What’s promising for conservatives is that Democrats have pretty much lost this war in the realm of public opinion. They lost the major statewide races in Virginia and New Jersey in 2009. They lost the nation in 2010. And they even lost what was essentially a referendum on this very issue in Wisconsin in 2011. The only major blowback for Republicans thus far has been the special election in NY-26, which wasn’t really an election about Obamanomics as much as it was about Ryanomics. Note to Republicans: just because the public has rejected Obama’s economic policies doesn’t mean they are sold on Ryan’s. That’s just the reality of the situation. But that’s a topic for another time.
Democrats’ inability to pivot from their losing stance in favor of the Blue Economic Model is a testament to the power of the unions within the Democratic Party. But the rot, I think, goes far deeper, and probably lies within the collective psyche of the ancient Baby Boomer politicians and operatives who control the upper echelons of Team Blue. These were the folks who, as youngsters in the ’60s, stormed the Democratic National Convention in 1968 in an effort to wrest the levers of power from the hands of LBJ-style Southerners and culturally conservative traditional Democrats. These upstarts saw themselves as forerunners of a modern-day socialist revolution as they engaged in combat with law enforcement in Chicago, ironically battling the very blue collar Americans that they believed they were liberating from the clutches of the bourgeoisie. And while there was to be no revolution in Chicago in 1968, these folks slowly but surely made their way into the mechanics of the Democratic Party, to such an extent that, now nearing retirement, these once-and-future revolutionaries now see it as their duty to prevent the last relic of their reign from dissipating into history’s dust.
But what’s happening in New York may signal that America is about to say goodbye to all that. Gov. Cuomo has in many ways been governing as a Democratic Anti-Obama. While President Obama doubles-down on Blue Economics, Gov. Cuomo acknowledges reality and attempts to move the state forward fiscally and economically. So far, Cuomo has demonstrated some real fi-con chops, both with his budgetary moves and his proposed cap on property taxes. He’s also taken on the unions and insisted on pension reform, a move that makes him seem more like Chris Christie than Barack Obama. And while Obama has been reluctant to acknowledge social issues, Cuomo championed and signed into law same sex marriage in New York, pushing the issue to the forefront once again given that New York is one of the nation’s largest states.
Despite popular belief among many conservatives, and a few liberals, public opinion has been moving slowly but surely in favor of same sex marriage. More to the point, the issue is largely generational, with younger folks favoring SSM by a wide margin. This is an example of a social issue that will favor Democrats in the long run, and Cuomo is taking the long view on this issue, knowing that by the time he’s ready to run for president, he will be the candidate who was on the “right side” of the issue even back when the public was still divided. As I’ve often pointed out, one of the tricks to long-term success in politics is to recognize leading indicators versus lagging indicators of where the nation is going. Hispanics, for example, are a leading indicator. Educated folks, given the realities of the new economy, are a leading indicator. Old white people, to be blunt, are always a lagging indicator of where the nation is headed. Winning the votes of white seniors may allow victory in one battle. But it won’t win the war.

+++++

## Questions to answer
- A) Rewrite the stretch of the political commentary from "What’s promising for" through "for another time.", putting "the GOP" in place of "Republicans".
- B) Please turn the stretch of the entries from the line containing "700d: median 4, box 2 to 13, whiskers 1 to 13" through the end of the entries into a numbered list, leaving out blank lines.

## Exercise materials

+++++

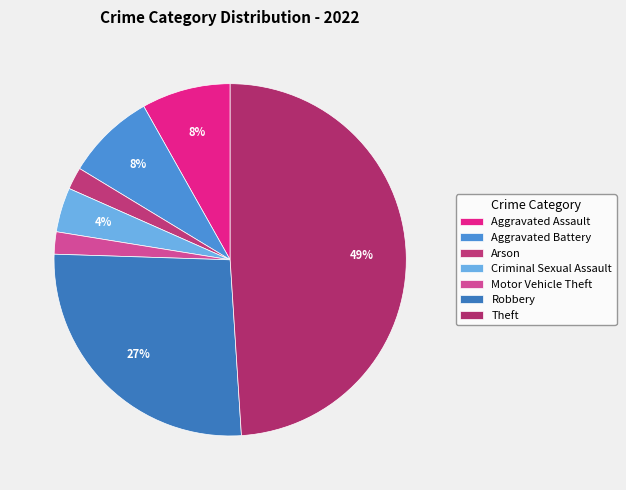

Which category has the smallest portion of the pie?

Arson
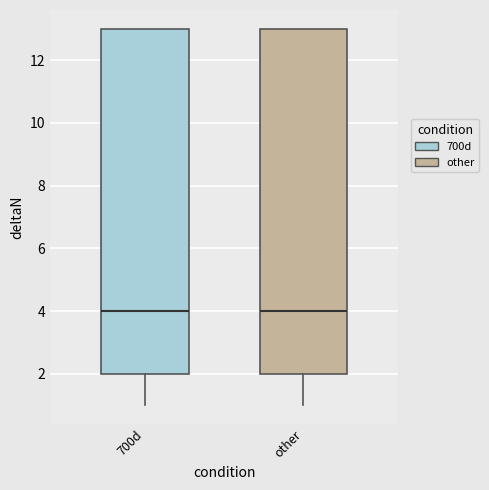

Reading left to right, read every box against the y-axis: the position of its median line, the range the box covers, and the ends of its whiskers. The values are not printed on the chart, so give them approximately, as read against the axis.

700d: median 4, box 2 to 13, whiskers 1 to 13
other: median 4, box 2 to 13, whiskers 1 to 13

+++++

## Problem solutions
- A)
What’s promising for conservatives is that Democrats have pretty much lost this war in the realm of public opinion. They lost the major statewide races in Virginia and New Jersey in 2009. They lost the nation in 2010. And they even lost what was essentially a referendum on this very issue in Wisconsin in 2011. The only major blowback for the GOP thus far has been the special election in NY-26, which wasn’t really an election about Obamanomics as much as it was about Ryanomics. Note to the GOP: just because the public has rejected Obama’s economic policies doesn’t mean they are sold on Ryan’s. That’s just the reality of the situation. But that’s a topic for another time.

- B)
1. 700d: median 4, box 2 to 13, whiskers 1 to 13
2. other: median 4, box 2 to 13, whiskers 1 to 13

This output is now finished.